Tyler Rypkema, driver of the #32 Welcorp/Musco Chevrolet, looks on during the Musket 200 Presented by Whelen for the NASCAR Whelen Modified Tour at New Hampshire Motor Speedway in Loudon, New Hampshire on September 11, 2020. (Maddie Malhotra/NASCAR)
Tyler Rypkema had a career night in NASCAR Whelen Modified Tour competition Thursday at Martinsville Speedway. (Maddie Malhotra/NASCAR photo)

Rypkema Starts His NASCAR Modified Season Strong

MARTINSVILLE, Va. — Tyler Rypkema could see a Martinsville Speedway victory in his future Thursday night. The problem was that Eric Goodale was ahead of him in the closing laps as well.

It wasn’t a new scenario. The pair battled tooth-and-nail at Florida’s New Smyrna Speedway in February during the World Series of Asphalt Stock Car Racing, where Rypkema got into the back of Goodale’s car and ultimately spun the latter while they were battling for a top-five finish.

At the end of the Virginia is for Racing Lovers 200, however, there was no such contact. Instead, the pair battled cleanly to the finish, with Rypkema settling for second in a career night for the young gun with the NASCAR Whelen Modified Tour.

The 24-year-old from Owego, N.Y., was all smiles when he visited with the media for his post-race video conference, soaking in his accomplishment despite the heartbreak of just missing out on the victory.

“This is huge. I mean, we’re just a family-run team; we all have day jobs. We all work our butts off to be able to come and do this, and to come all the way down to a track that I’d always dreamed of racing at … in my first time ever here and the first time our entire crew was here, for the most part, and to pull off a second-place finish is just incredible,” said Rypkema. “We never gave up and bringing this home is tremendous for us.

“It gives us a huge head of steam right off the beginning of the season to have the first race go like this.”

Thursday was Rypkema’s 16th NASCAR Whelen Modified Tour start, but the reigning Tour rookie-of-the-year is far from a newcomer to tour-type modified racing.

Rypkema is a veteran of the Race of Champions Modified Series in the Northeast and has also made nearly 30 tour-type modified starts during the New Smyrna World Series over the last six years.

Tyler Rypkema hasn’t been afraid to get his hands dirty over his short tenure on the NASCAR Whelen Modified Tour. (NASCAR photo)

But Thursday was a “showing out” for Rypkema on one of the biggest stages for the division, and he knew it.

“I watched some videos [of modified racing at Martinsville] before I came down here, but nothing can really prepare you for it until you get your feet wet and get on track,” he noted. “I watched as much as I could, you know, and looked at some other videos online, but it was wild out there … a lot of fun.

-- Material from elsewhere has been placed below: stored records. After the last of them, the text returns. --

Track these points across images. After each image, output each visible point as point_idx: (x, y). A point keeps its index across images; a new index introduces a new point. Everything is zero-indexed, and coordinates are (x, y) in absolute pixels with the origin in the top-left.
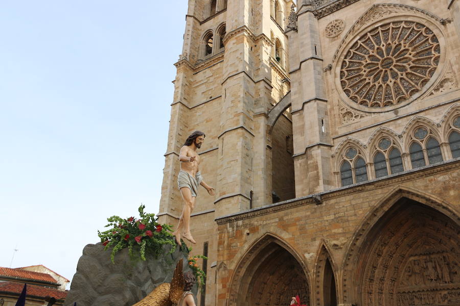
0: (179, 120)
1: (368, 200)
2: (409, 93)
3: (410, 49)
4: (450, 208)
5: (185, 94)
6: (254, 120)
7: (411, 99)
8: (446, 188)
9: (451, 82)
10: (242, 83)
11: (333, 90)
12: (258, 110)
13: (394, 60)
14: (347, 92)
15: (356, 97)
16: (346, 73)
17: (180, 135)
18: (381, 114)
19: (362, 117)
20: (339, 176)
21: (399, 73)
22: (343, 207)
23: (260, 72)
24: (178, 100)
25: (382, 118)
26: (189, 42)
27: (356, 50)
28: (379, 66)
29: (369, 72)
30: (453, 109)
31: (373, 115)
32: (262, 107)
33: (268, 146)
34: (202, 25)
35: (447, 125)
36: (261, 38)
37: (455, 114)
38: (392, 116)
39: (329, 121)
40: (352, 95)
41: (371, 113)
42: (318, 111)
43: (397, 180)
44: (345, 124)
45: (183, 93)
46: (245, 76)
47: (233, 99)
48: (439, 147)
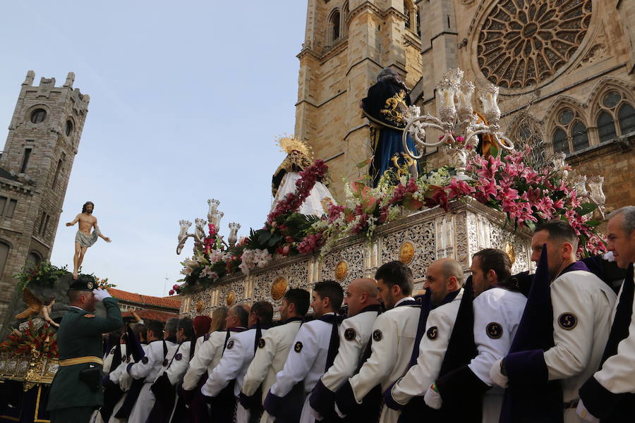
0: (305, 122)
2: (553, 67)
3: (557, 9)
5: (310, 90)
7: (556, 75)
9: (602, 48)
10: (366, 73)
11: (468, 70)
13: (539, 25)
14: (484, 71)
15: (495, 77)
16: (484, 47)
18: (522, 96)
19: (500, 101)
21: (543, 42)
23: (390, 56)
24: (303, 99)
25: (521, 101)
26: (312, 27)
27: (494, 17)
28: (521, 35)
29: (510, 43)
30: (602, 83)
31: (512, 98)
34: (328, 3)
35: (595, 106)
36: (390, 13)
37: (606, 90)
38: (532, 97)
40: (490, 75)
45: (308, 89)
46: (370, 62)
47: (357, 92)
48: (586, 132)
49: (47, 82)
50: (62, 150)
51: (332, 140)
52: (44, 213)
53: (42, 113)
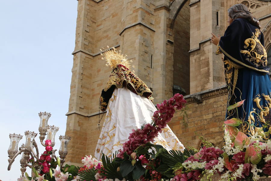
0: (86, 16)
6: (155, 14)
17: (87, 32)
19: (258, 6)
22: (221, 106)
33: (169, 41)
39: (224, 13)
41: (267, 1)
42: (213, 2)
51: (110, 33)
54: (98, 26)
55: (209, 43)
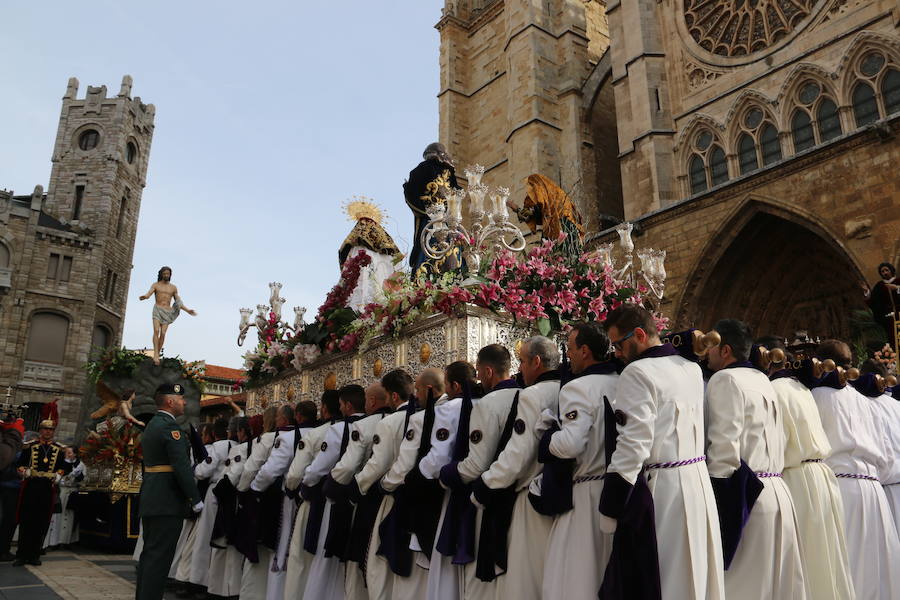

“This was a big night for us. It’s Martinsville; this place is special.”

Thinking back to February’s Blewett Memorial 76 at New Smyrna, however, Rypkema knew he couldn’t have a repeat of what happened then at Martinsville’s half-mile paperclip.

In the end, Goodale simply had a better race car when it mattered.

“Other than roughing him up, or pushing him down into the corner, or getting him loose in the middle, I couldn’t roll with him on the outside … my best option [to pass] was on the restart,” tipped Rypkema. “Once I couldn’t get him there, that was pretty much me saying, ‘Alright, let’s get to the finish and run this one out.’”

The NASCAR Whelen Modified Tour will return to action Sunday, April 25 for the NAPA Spring Sizzler at Connecticut’s Stafford Motor Speedway, and though many people might not have known it before Thursday night, it will mark the second race of Rypkema’s pursuit of the series championship.

Rypkema plans to run the entire Tour schedule and admitted that a runner-up finish to open the season gets his team off to the kind of start they were looking for.

“Last year after the first race of the season, we finished around 20th and had it really rough the first few races. It felt like the entire season we were just trying to dig ourselves out of that hole,” Rypkema recalled. “To start out this year up there, it’s more about maintaining now than it is to have to fight for every little inch to be able to get back out of the hole that you started yourself in over the first couple of races. It’s huge for us.

“This gives us a lot of momentum and a lot of excitement to see what we can do after this.”